Inside the rehearsals for Eugene Onegin:
Irina Shishkova (Olga)
Tchaikovsky’s Eugene Onegin occupies a unique position in Russian culture: its universal popularity takes nothing away from its multitude of meanings and inexhaustible potential for new interpretations. Everyone sees the story from their own viewpoint: viewers’ relationships with the characters and their choices and fate vary depending on their age, emotional experience, and intrinsic maturity. It was interesting to talk to those involved in the new production of Onegin and try to understand how the performers and members of the production team are interpreting Vasily Barkhatov’s directorial vision, especially as in his production, individual roles have been painstakingly written not only for the main performers, but also for the members of the choir and the extras. Over several weeks of rehearsals, those involved in the performance must adapt their personal relationship to the opera, founded on their experience of performing previous stagings of the work, to the latest approach. Vasily Barkhatov sees Onegin as a subtle psychological drama, drawing on the fact that Tchaikovsky was a contemporary of Chekhov. The director’s method for untangling the meanings hidden within the opera does not require a precise setting in terms of the period or the social context; the correct degree of conventionalism allows both the nature of the emotions and the pressure points of society to come further to the fore. Anyone interested in the upcoming premiere will be able to find out the myriad opinions of the performers and uncover how they develop under the influence of the director’s vision in their daily rehearsals.

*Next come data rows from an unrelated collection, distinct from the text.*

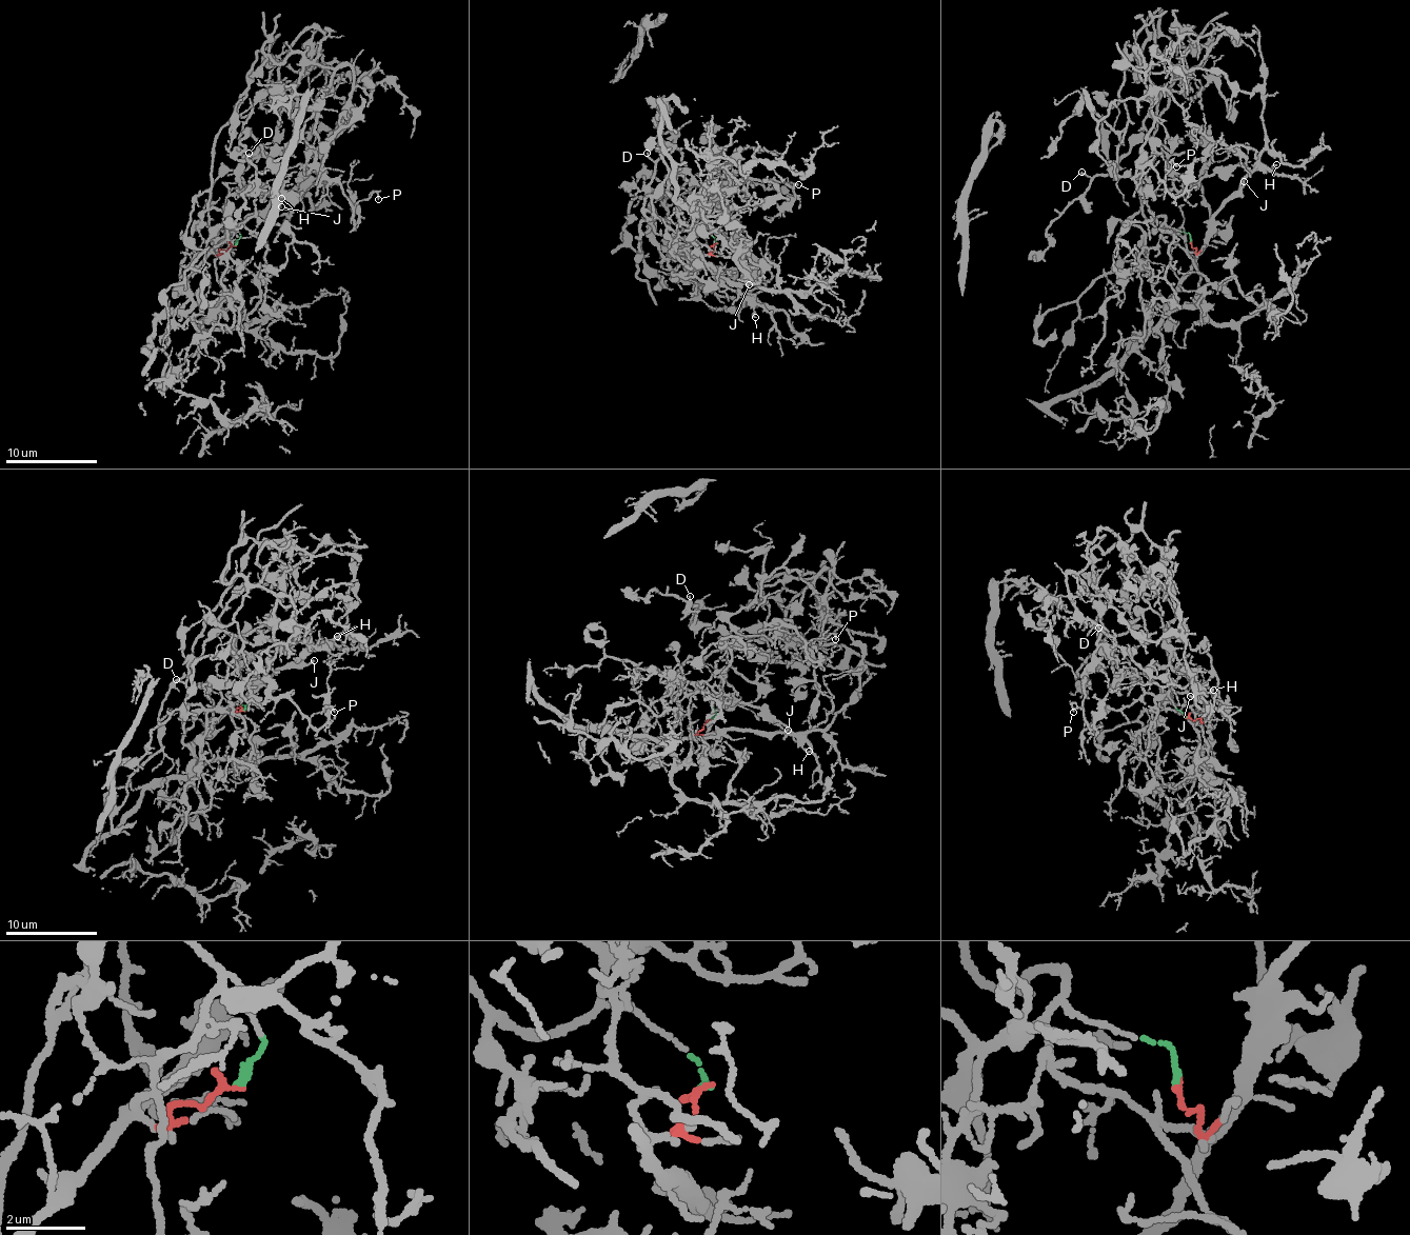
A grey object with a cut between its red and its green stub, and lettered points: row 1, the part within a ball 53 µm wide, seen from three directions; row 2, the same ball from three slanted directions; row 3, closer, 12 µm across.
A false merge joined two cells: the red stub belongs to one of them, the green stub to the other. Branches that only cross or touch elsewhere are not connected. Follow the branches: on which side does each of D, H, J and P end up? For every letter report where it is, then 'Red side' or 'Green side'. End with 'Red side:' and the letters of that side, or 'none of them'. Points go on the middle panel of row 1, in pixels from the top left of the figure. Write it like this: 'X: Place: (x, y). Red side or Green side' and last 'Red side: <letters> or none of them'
D: Place: (647, 153). Green side
H: Place: (755, 317). Red side
J: Place: (749, 284). Red side
P: Place: (798, 184). Green side
Red side: H, J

The part of Olga is played by Irina Shishkova:
“The Olga in this production is completely different from the Olga in Andriy Zholdak’s version. Indeed, she seems more like one of Chekhov’s Three Sisters. My heroine lives with her sister, Tanya, who is always reading, feeling sorry for herself, and dreaming; with a nanny; and with their mother, who inhabits the world of her memories. All four women are unhappy in their own way, and have to endure one another’s presence in a single country home. At one point, a group of drunken peasants arrives and almost destroys the house. Olga is terrified: she cries her eyes out and breaks any cup that ends up in her hands, and her instinctive wish is to jump on her bicycle and pedal as fast as she can away from this madhouse. My heroine expects decisive action from Lensky — an embrace, a proposal, or an escape — but he just reads her poems, all of the same highly dubious artistic merit.”